Liu is now building a pilot-scale system that will be able to process several gallons of water per minute. Within two years, he hopes to develop a UV reactor that can handle millions of gallons per day. And because UV light is already widely used as a disinfection method, Liu highlights that deep UV can be retrofitted into existing infrastructure at municipal water treatment plants using low-energy LED UV lamps. “To commercialise, the technology needs to be simple,” he adds.

In addition to water treatment, soil remediation is necessary at heavily contaminated sites. One strategy is to pump activated carbon into the soil that binds PFAS in situ to prevent leaks into groundwater – this has been done in Australia, for example, but there are no longterm studies of this yet. Another option is to dig out contaminated soil and clean it, using different washing methods, but the remaining water still has to be purified, either with filters or UV radiation.

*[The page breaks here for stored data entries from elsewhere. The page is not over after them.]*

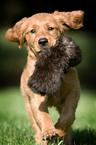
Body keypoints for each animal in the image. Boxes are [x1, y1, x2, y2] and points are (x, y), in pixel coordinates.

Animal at [6, 10, 83, 145]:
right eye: (32, 31)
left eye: (51, 28)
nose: (42, 41)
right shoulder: (36, 97)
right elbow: (42, 116)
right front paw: (49, 131)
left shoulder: (73, 92)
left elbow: (68, 116)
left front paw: (59, 132)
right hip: (27, 103)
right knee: (35, 124)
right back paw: (41, 139)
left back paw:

Some academics are looking to nature for inspiration – and microbes could offer a biological solution. At Princetown University in 2019, researchers found that Acidimicrobium bacterium A6 removed 60% of PFOS and PFOA in lab vials over 100 days of observation. 

Yujie Men, an environmental microbiologist at the University of California, comments that the Princetown study hasn’t been replicated, and that the exact mechanism of degradation isn’t clear so more research is required. 

Carbon-flourine bonds in PFAS are “chemically robust” and tough to break, so Men wants to know which enzymes could degrade certain chemical structures. “Microbes haven’t had time to evolve ways to biodegrade PFAS yet. In the lab, we can manipulate microorganisms by enzyme engineering instead of waiting for that natural evolution to occur over millions of years. Right now, we’re at the first step of working out which bacteria and which enzymes could do the job. Eventually, the goal would be to use that to create a biocatalyst.” 

While microbes alone won’t degrade all PFAS pollution, Men says that biocatalysts could speed up the breakdown of some shorter-chain PFAS. “Our study figured out aerobic bacteria can do a better job when your structure is less fluorinated – plus microbes can grow easily in ambient temperatures so this could be cost-effective too.” Men is also investigating how microbes could play a role in developing more degradable PFAS alternatives. For applications where PFAS play an essential role like pharmaceuticals, she hopes that her microbial studies could help design more biodegradable fluorinated compounds. “We need PFAS alternatives that are more environmentally friendly, less toxic, but still have similar functionality,” she says. 

And, while some remediation technologies look promising, they shouldn’t be an excuse to keep producing PFAS, adds Anna Lennquist, senior toxicologist at ChemSec. Lennguist hopes that the European Chemicals Agency’s proposed plans to restrict the manufacture and use of the entire class of PFAS chemicals could drive innovation to replace PFAS with safer, healthier alternatives, something that she says is as essential as clean-up efforts. 

There’s certainly no one-size-fits-all answer, she says. “For every type of PFAS, we’ll need a set of different solutions – there will be no drop-in substitute. [The solution] won’t always have to be another chemical, sometimes it might involve process changes or different materials.

“Of course, we have to do something about these super-contaminated places to be able to drink the water,” she says, “but the overall solution is to stop the production and use [of PFAS] as far as possible.”